• [Input data]

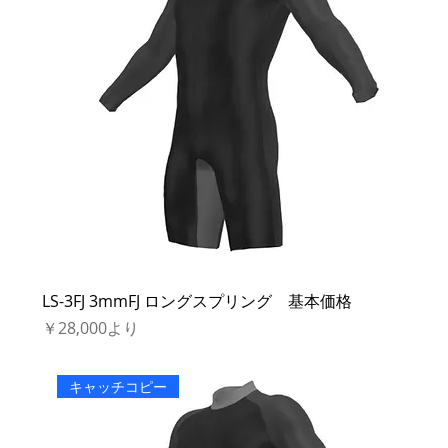
LS-3FJ 3mmFJ ロングスプリング 基本価格
セール価格
￥28,000
より
キャッチコピー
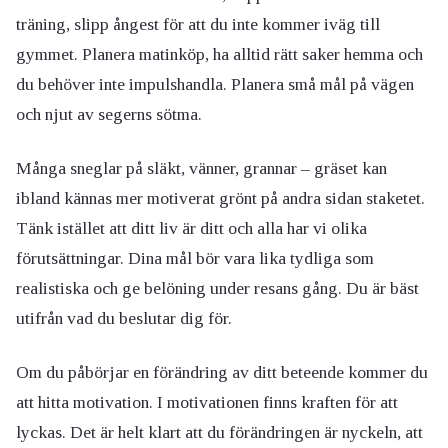
träning, slipp ångest för att du inte kommer iväg till
gymmet. Planera matinköp, ha alltid rätt saker hemma och
du behöver inte impulshandla. Planera små mål på vägen
och njut av segerns sötma.
Många sneglar på släkt, vänner, grannar – gräset kan
ibland kännas mer motiverat grönt på andra sidan staketet.
Tänk istället att ditt liv är ditt och alla har vi olika
förutsättningar. Dina mål bör vara lika tydliga som
realistiska och ge belöning under resans gång. Du är bäst
utifrån vad du beslutar dig för.
Om du påbörjar en förändring av ditt beteende kommer du
att hitta motivation. I motivationen finns kraften för att
lyckas. Det är helt klart att du förändringen är nyckeln, att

• [Goal of the exercise] Please output all the records above exactly, leaving out every picture.

• [Task answer]
LS-3FJ 3mmFJ ロングスプリング 基本価格
セール価格
￥28,000
より
キャッチコピー
träning, slipp ångest för att du inte kommer iväg till
gymmet. Planera matinköp, ha alltid rätt saker hemma och
du behöver inte impulshandla. Planera små mål på vägen
och njut av segerns sötma.
Många sneglar på släkt, vänner, grannar – gräset kan
ibland kännas mer motiverat grönt på andra sidan staketet.
Tänk istället att ditt liv är ditt och alla har vi olika
förutsättningar. Dina mål bör vara lika tydliga som
realistiska och ge belöning under resans gång. Du är bäst
utifrån vad du beslutar dig för.
Om du påbörjar en förändring av ditt beteende kommer du
att hitta motivation. I motivationen finns kraften för att
lyckas. Det är helt klart att du förändringen är nyckeln, att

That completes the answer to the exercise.